In linea di principio è del tutto ragionevole sostenere che tanto più bassa è l’entità della posta in gioco, tanto minore è la sofferenza psicologica per la eccessiva durata del processo; non potendo quest’ultima indurre gravi preoccupazioni di carattere economico sulle parti in causa che sono necessariamente consapevoli del fatto che, qualunque per esse sia l’esito della controversia, le conseguenze saranno comunque di modesto se non modestissimo impatto.

Da ciò discende che, quando la posta in gioco è di entità molto modesta, è ben possibile discostarsi anche in misura rilevante dai parametri minimi della Cedu purchè la liquidazione del danno non patrimoniale, in tal modo determinata, risulti proporzionata alla modestissima sofferenza psicologica della parte e, quindi, conforme a principi di logica e di equità.

Se così non fosse e si volesse ancorare a parametri rigidi il possibile discostamento dai parametri Cedu in fattispecie come quella in esame, ove la posta in gioco rasenta livelli minimali, si verrebbe in contrasto con il principio di ragionevolezza di cui all’arti della Costituzione perchè si consentirebbe alla parte una ingiustificato arricchimento privo di alcun rapporto con la sofferenza ed il danno effettivamente subito.

A ciò deve aggiungersi che è entrato in vigore il 1 giugno 2010 il protocollo numero 14 alla Convenzione dei diritti dell’uomo del 13.5.2004 ove è stabilito, a modifica dell’art. 35 par. 3 della Convenzione, che la Corte dei diritti dell’uomo “dichiara irricevibili tutti i ricorsi individuali introdotti in applicazione dell’art. 34 allorchè ritiene: a) omissis … ; b) che il ricorrente non abbia subito alcun pregiudizio importante, salvo che il rispetto dei diritti dell’uomo garantiti dalla Convenzione e dai suoi protocolli esiga un esame del ricorso nel merito ed a condizione di non rigettare per questo motivo alcun caso che non sìa stato debitamente esaminato da un tribunale interno”.

Premesso che non spetta a questa Corte procedere ad una interpretazione dell’art. 35 par 3 della Convenzione diritti dell’uomo, così come modificato dal protocollo 14, può tuttavia affermarsi, ai fini che qui rilevano, che detta norma, di carattere processuale, consente di affermare il principio che un ricorso individuale, con cui si proponga una censura avverso la liquidazione di un indennizzo per un accertato modesto pregiudizio effettuata dal giudice nazionale, non costituendo la detta liquidazione un aspetto di per sè rilevante ai fini del rispetto dei diritti dell’uomo, non può trovare ingresso innanzi alla Corte di Strasburgo, con impossibilità di ulteriore esame della questione a livello della giurisdizione internazionale.
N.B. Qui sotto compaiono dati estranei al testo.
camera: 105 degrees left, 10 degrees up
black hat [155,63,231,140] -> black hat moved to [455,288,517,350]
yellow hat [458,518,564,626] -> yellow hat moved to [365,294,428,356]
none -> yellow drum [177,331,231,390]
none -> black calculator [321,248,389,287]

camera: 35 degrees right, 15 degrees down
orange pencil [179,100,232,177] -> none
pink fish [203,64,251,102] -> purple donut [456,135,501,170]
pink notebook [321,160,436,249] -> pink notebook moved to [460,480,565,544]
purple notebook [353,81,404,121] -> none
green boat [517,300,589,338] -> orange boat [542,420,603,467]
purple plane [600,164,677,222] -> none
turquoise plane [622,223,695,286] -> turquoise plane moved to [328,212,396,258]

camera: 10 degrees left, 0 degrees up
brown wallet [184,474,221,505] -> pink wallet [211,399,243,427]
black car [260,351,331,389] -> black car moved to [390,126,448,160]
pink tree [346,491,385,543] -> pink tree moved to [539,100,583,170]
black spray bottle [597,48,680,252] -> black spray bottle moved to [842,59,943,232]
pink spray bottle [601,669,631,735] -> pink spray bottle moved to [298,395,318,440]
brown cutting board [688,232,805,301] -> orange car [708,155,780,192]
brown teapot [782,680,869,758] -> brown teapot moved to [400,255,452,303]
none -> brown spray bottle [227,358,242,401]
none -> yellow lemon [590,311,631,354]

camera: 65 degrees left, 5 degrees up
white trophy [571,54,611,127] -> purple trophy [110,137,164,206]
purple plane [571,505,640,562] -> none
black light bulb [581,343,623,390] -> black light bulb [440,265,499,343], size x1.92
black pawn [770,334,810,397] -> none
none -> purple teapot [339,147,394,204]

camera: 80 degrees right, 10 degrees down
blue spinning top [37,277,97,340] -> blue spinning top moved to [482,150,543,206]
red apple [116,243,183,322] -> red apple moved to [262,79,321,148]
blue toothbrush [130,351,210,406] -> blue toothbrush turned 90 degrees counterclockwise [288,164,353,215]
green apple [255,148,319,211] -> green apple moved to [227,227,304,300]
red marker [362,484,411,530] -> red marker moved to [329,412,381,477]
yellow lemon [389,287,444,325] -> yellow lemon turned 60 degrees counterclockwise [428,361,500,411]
La norma in esame quindi, in caso di pregiudizio non importante subito dalla parte, lascia alla valutazione discrezionale dei giudici nazionali determinare l’ammontare dell’indennizzo escludendo sul punto la possibilità di un proprio sindacato giurisdizionale e confermando indirettamente la flessibilità con cui i giudici nazionali possono in siffatti frangenti dare applicazione ai criteri CEDU di liquidazione dell’indennizzo.

Il terzo motivo è inammissibile.

Al ricorso per cassazione in questione devono essere applicate le disposizioni di cui al capo I del D.Lgs. 2 febbraio 2006, n. 40 (in vigore dal 2.3.2006) e, per quel che occupa, quella contenuta nell’art. 366 bis c.p.c., alla stregua della quale l’illustrazione del motivi di ricorso, nei casi di cui all’art. 360 nn. 1-2-3-4, deve concludersi, a pena di inammissibilità, con la formulazione di un quesito di diritto; mentre per l’ipotesi di cui all’art. 360 c.p.c., n. 5 il ricorso deve contenere la chiara indicazione del fatto controverso in relazione al quale la motivazione si assume omessa o contraddittoria ovvero le ragioni per le quali la dedotta insufficienza della motivazione la rende inidonea a giustificare la decisione.

Il terzo motivo in esame, che risulta proposto ex art. 360 c.p.c., n. 5, manca di ogni sintesi del fatto controverso e delle ragioni per cui la motivazione sarebbe contraddittoria onde lo stesso non può trovare ingresso in questa sede di legittimità.

Il ricorso va in conclusione rigettato. Nulla per le spese non avendo l’Amministrazione svolto attività difensiva.

P.Q.M.

Rigetta il ricorso.

Così deciso in Roma, il 2 dicembre 2010.